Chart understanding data
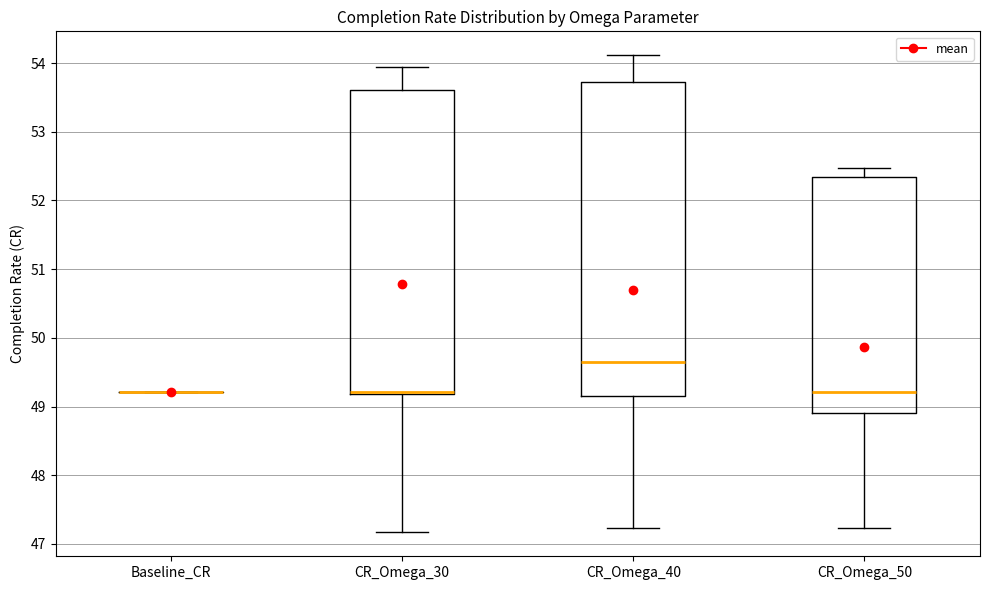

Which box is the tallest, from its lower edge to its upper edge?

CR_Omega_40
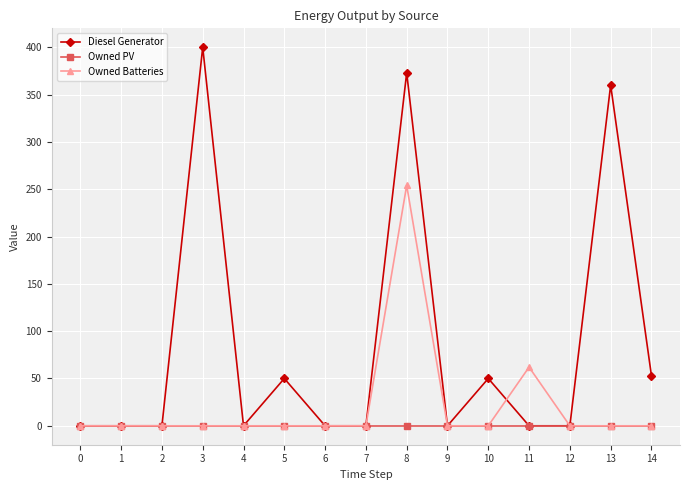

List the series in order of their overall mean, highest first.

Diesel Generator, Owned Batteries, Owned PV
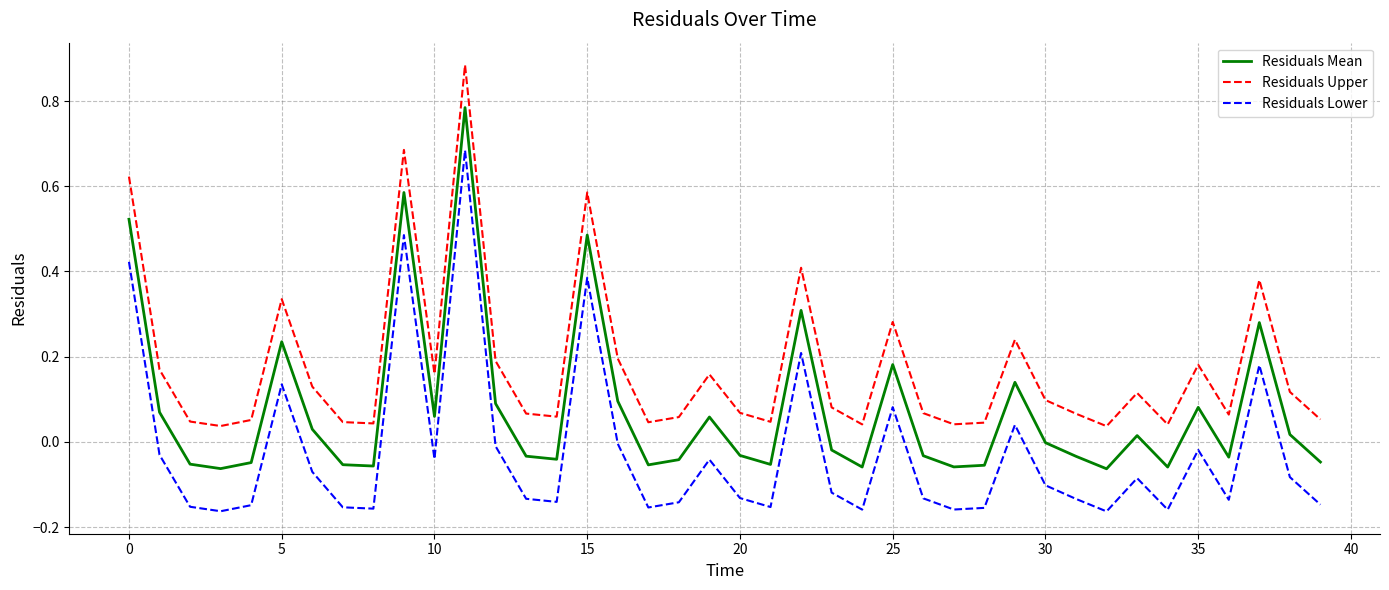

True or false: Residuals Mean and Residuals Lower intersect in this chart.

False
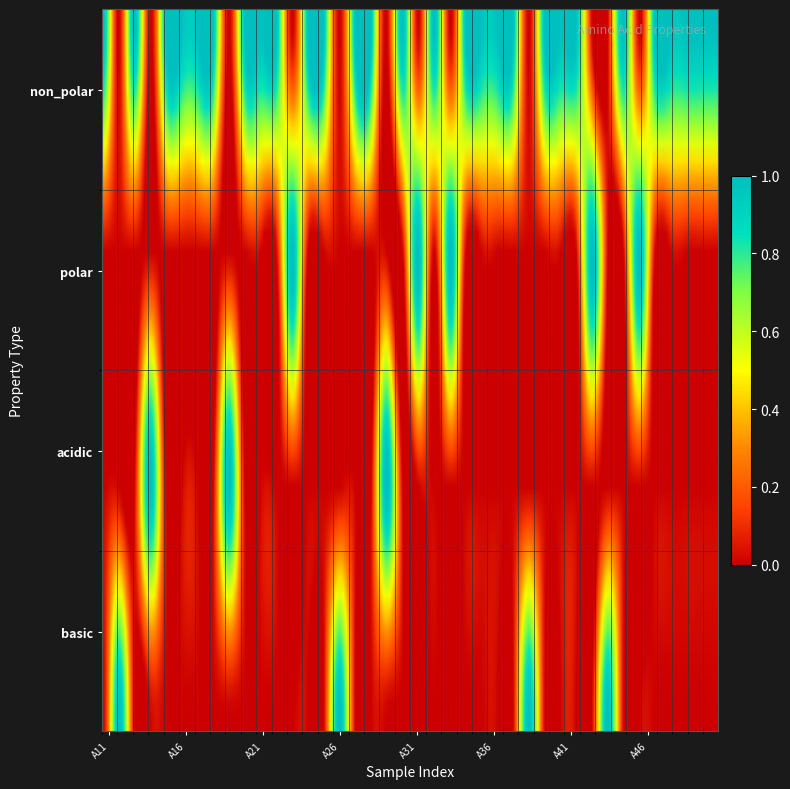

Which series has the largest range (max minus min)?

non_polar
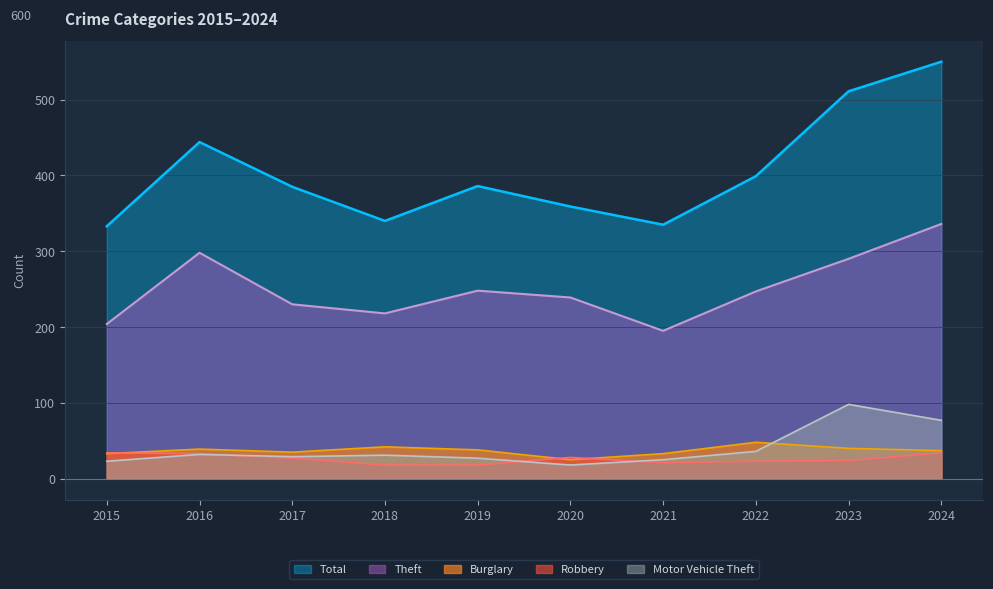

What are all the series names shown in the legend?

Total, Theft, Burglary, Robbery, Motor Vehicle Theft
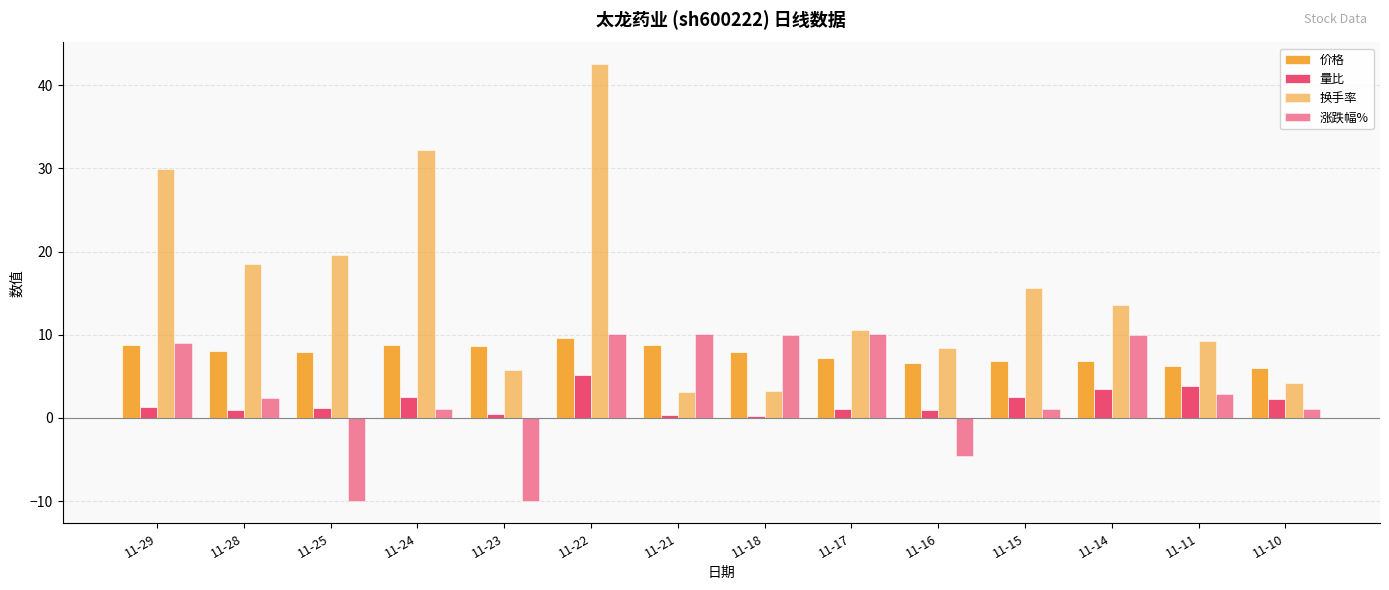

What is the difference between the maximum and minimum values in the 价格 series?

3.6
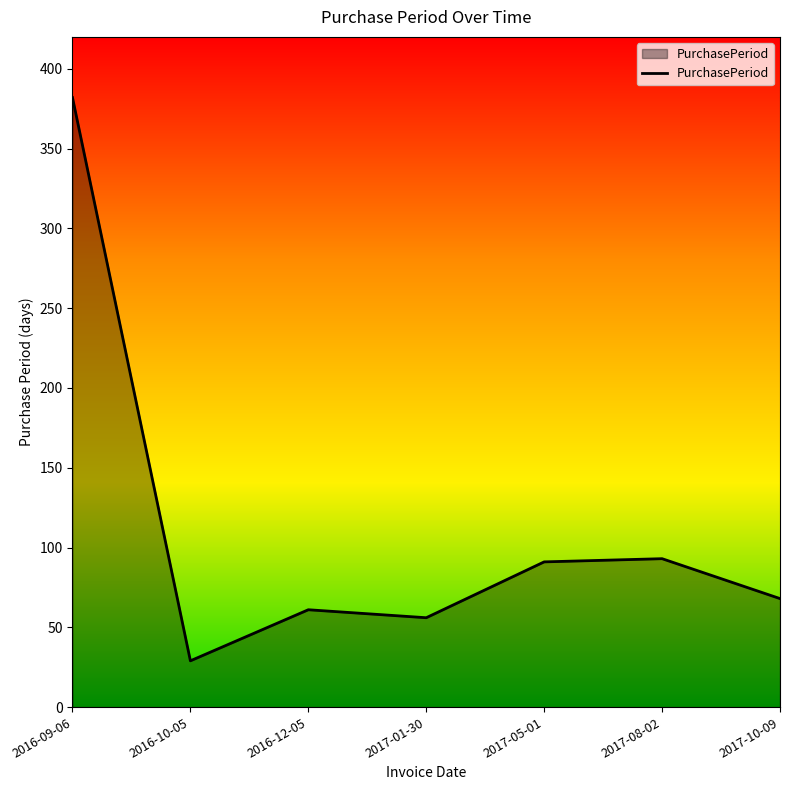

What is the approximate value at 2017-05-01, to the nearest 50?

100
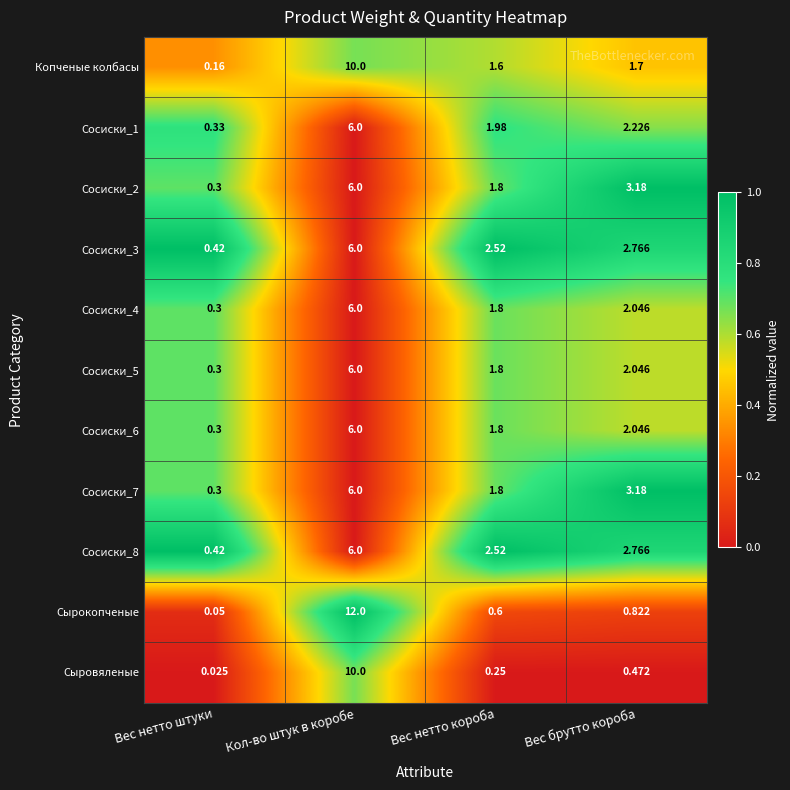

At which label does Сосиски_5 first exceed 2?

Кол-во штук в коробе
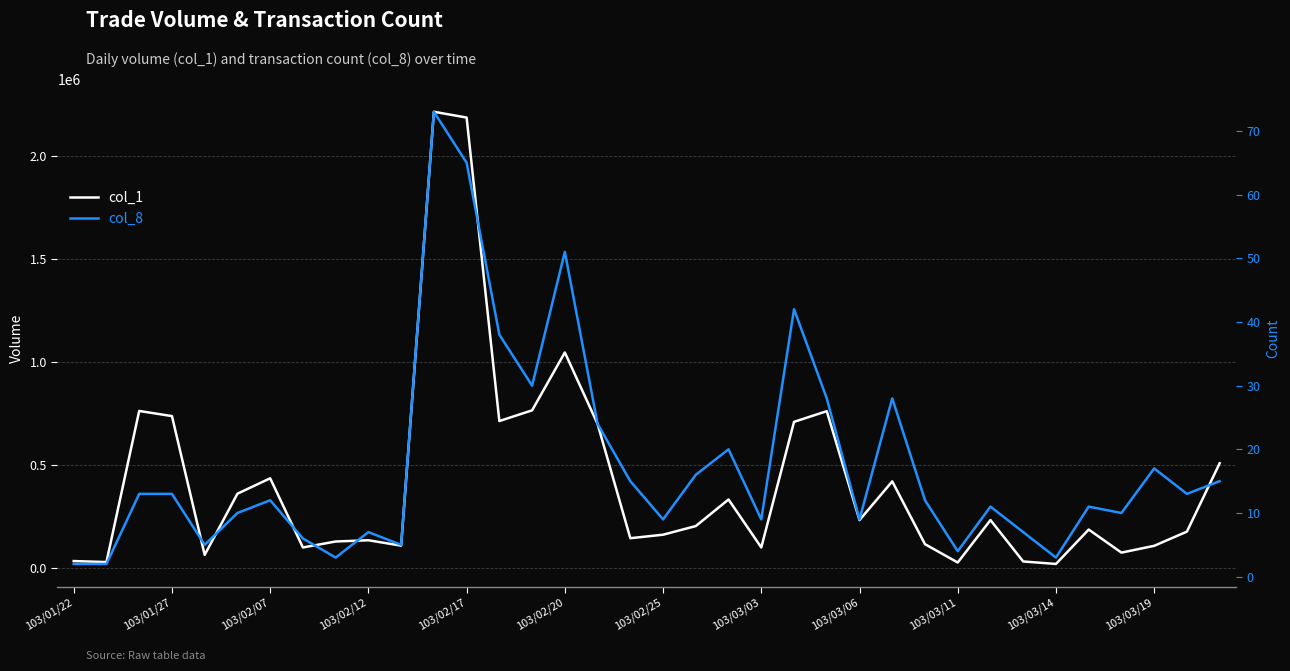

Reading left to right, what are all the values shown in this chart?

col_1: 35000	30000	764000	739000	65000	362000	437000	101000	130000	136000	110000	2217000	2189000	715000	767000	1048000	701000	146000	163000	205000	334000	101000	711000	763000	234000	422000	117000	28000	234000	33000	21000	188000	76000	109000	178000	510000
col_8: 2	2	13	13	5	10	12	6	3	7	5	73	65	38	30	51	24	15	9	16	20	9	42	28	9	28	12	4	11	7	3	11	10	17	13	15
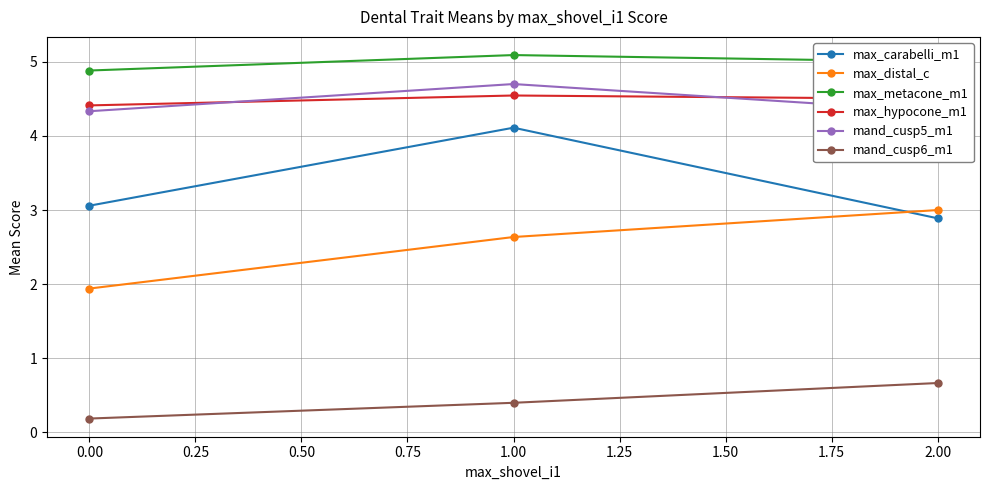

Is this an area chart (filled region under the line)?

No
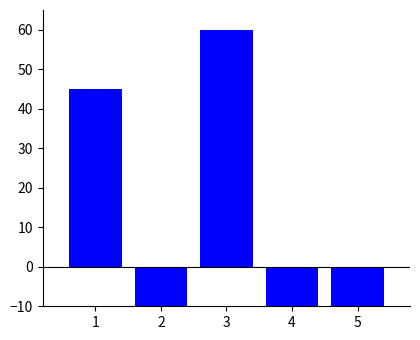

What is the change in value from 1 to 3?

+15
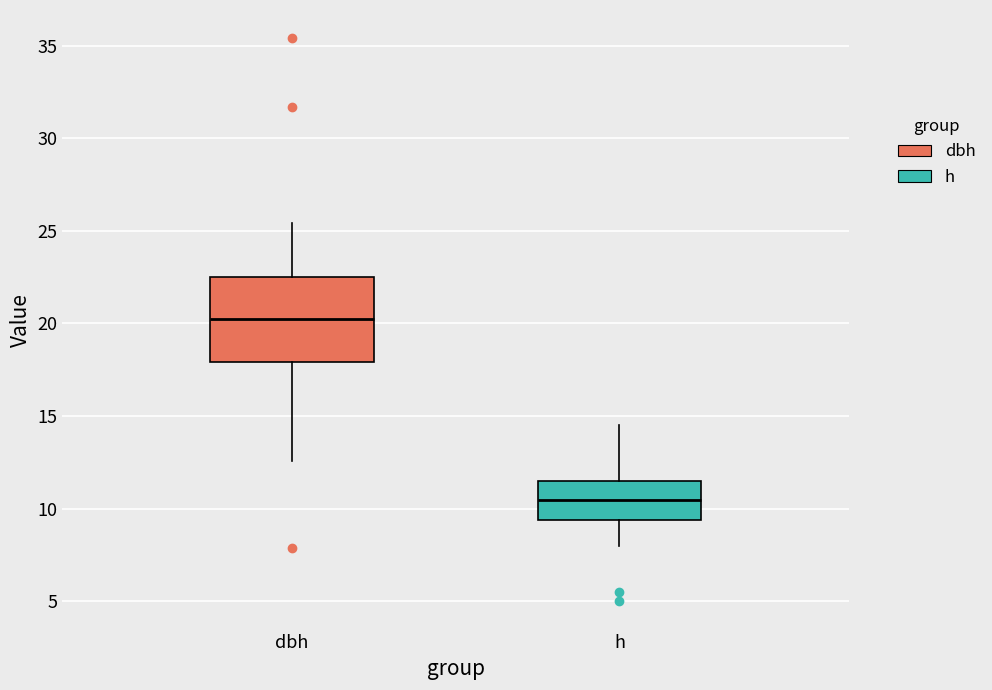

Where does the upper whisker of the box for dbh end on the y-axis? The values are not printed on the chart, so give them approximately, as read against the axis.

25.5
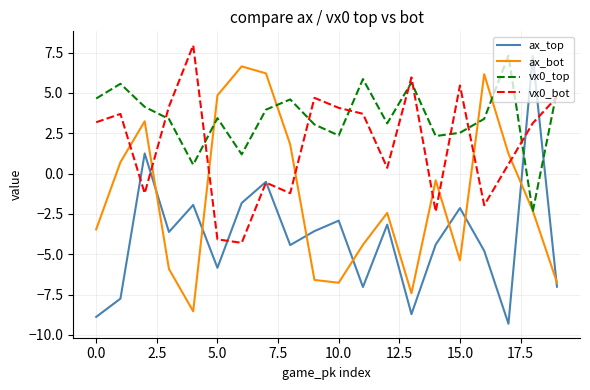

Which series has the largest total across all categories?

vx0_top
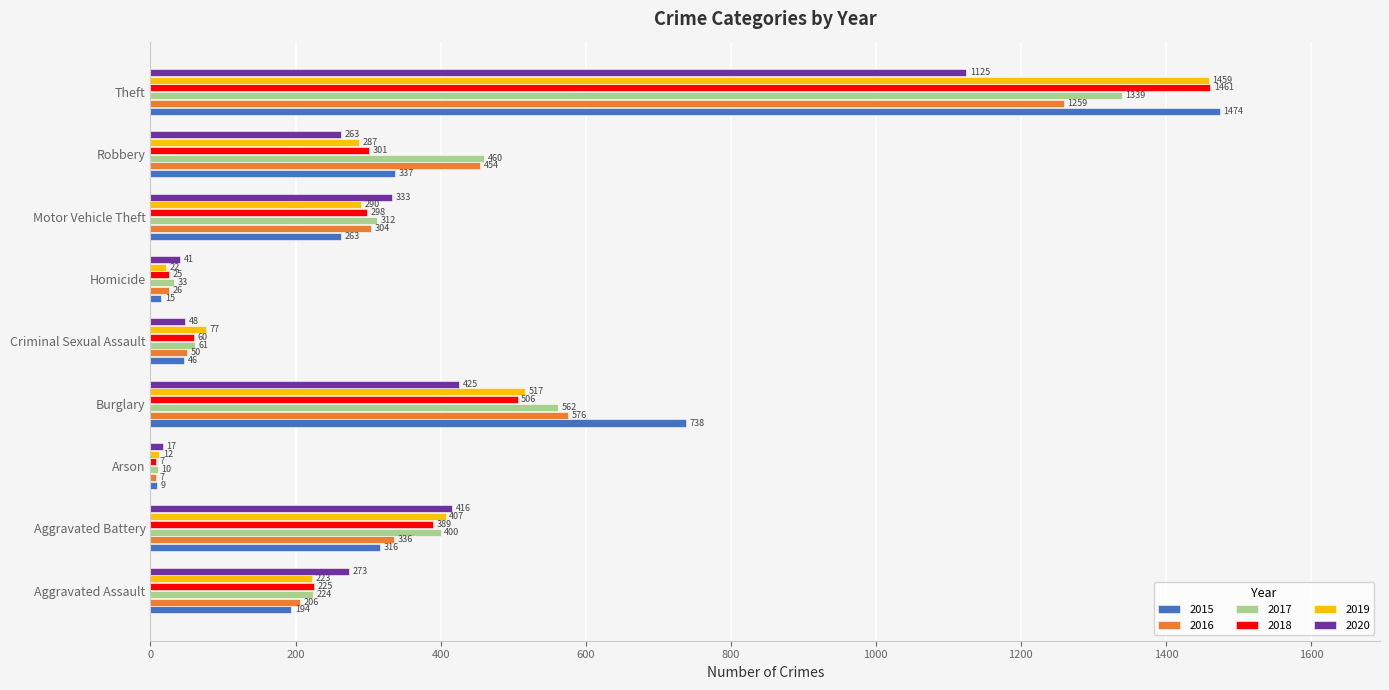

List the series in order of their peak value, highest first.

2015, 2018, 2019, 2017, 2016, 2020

- [EXERCISE] Reproduce the stretch of the listing from the line containing "What are all the series" through the line containing "Reading left to", both lines included, word for word. Leave out the pictures.

- [SOLUTION TO THE EXERCISE]
What are all the series names shown in the legend?

Total, Theft, Burglary, Robbery, Motor Vehicle Theft

What is the difference between the maximum and minimum values in the 价格 series?

3.6

What is the approximate value at 2017-05-01, to the nearest 50?

100

At which label does Сосиски_5 first exceed 2?

Кол-во штук в коробе

Reading left to right, what are all the values shown in this chart?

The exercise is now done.